I recommend buying two tokens and setting up one of them as a backup. Or you can set up backup codes just below and leave them in a safe location. Ideally print them out and put in a safe. This is in case you lose your primary token so you can log back in, deactivate the lost token and recover your account. If you don’t have these, the process of restoring your account with Google can take multiple days.
With all of this done, we can test. Sign out from your account and try to log back in. It will prompt you to press the token and then your log-in is completed. You can also save this device so you don’t need to use the token in the future.
A bit of a warning to people who already have two factor authentication set up using SMS or authenticator and looking to use a physical key – after setting up your token, please ensure to remove other means of authentication to improve your security. If you don’t, then you are still vulnerable to the exploits I have mentioned before. This is so often overlooked.

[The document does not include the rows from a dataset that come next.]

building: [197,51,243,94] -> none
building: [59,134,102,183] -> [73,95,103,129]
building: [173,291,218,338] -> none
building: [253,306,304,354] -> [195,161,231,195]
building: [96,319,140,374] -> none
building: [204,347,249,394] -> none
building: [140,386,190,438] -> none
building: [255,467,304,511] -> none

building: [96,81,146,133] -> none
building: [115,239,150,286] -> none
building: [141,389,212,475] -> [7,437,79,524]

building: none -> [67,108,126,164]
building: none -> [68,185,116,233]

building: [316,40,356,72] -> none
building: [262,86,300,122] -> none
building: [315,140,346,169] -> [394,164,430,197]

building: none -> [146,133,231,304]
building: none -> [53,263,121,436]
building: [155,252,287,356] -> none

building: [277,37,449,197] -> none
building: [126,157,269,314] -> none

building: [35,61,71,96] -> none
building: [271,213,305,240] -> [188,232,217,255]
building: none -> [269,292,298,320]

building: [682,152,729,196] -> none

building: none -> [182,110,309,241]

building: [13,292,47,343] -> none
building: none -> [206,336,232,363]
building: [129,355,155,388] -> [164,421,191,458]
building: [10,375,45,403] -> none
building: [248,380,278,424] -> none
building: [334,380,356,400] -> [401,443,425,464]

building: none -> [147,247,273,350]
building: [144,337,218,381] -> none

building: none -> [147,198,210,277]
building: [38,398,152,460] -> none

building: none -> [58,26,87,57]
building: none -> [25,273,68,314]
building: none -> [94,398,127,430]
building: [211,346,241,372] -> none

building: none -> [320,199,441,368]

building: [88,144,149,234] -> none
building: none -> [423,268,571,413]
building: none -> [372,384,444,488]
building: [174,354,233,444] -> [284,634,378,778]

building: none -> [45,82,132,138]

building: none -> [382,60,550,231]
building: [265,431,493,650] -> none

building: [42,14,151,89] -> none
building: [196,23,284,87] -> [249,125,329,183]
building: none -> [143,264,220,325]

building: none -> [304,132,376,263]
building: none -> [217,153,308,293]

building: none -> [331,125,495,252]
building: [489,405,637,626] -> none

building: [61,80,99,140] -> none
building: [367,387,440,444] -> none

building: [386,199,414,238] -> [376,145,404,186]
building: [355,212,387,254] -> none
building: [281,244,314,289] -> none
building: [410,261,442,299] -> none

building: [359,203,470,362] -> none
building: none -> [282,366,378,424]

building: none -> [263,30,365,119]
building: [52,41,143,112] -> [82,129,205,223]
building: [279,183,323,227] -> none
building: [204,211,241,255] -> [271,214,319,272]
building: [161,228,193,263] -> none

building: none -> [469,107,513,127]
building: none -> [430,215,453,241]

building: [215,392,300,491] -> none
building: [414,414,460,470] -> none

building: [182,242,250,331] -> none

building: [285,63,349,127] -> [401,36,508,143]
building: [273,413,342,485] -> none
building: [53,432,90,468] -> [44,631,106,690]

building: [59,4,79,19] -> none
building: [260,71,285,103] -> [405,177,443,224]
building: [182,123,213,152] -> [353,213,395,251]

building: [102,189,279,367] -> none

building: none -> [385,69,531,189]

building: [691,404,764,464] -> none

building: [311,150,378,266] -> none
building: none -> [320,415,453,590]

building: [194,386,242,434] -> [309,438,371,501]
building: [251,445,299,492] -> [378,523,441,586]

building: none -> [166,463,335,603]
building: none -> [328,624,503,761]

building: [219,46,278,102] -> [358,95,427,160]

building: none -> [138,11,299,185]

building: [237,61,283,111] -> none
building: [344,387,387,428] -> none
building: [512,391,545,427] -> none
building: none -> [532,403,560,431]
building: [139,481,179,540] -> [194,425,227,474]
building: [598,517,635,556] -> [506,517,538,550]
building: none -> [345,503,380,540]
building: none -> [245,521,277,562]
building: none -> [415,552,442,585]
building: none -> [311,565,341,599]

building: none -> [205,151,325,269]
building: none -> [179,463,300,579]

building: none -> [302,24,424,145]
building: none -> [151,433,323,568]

For those who want to go a step further or people who do not trust password managers, you can set-up a so-called Double Blind password. Essentially you create a password in your password manager of choice and then add an extra secret code which is not stored there. This way if someone was to break into your password manager, they would only have a portion of your credentials and it would still be useless. You can do this by hand or you can leverage extra functionality on Yubikey. If you download the Yubikey manager, you can go to OTP manager and configure the long or short presses on the token. So you could set your long press to type in a static password and it will type that in for you.
A very important note, do not use static password feature as a master password because if you lose it, the attacker would essentially have everything they need to break in and steal your data.
The Yubikey manager has many more features so I would really recommend you check out their Users Guide.
With all of this done, you should be in a much more secure state, so use good practices on keeping your passwords and your tokens secure.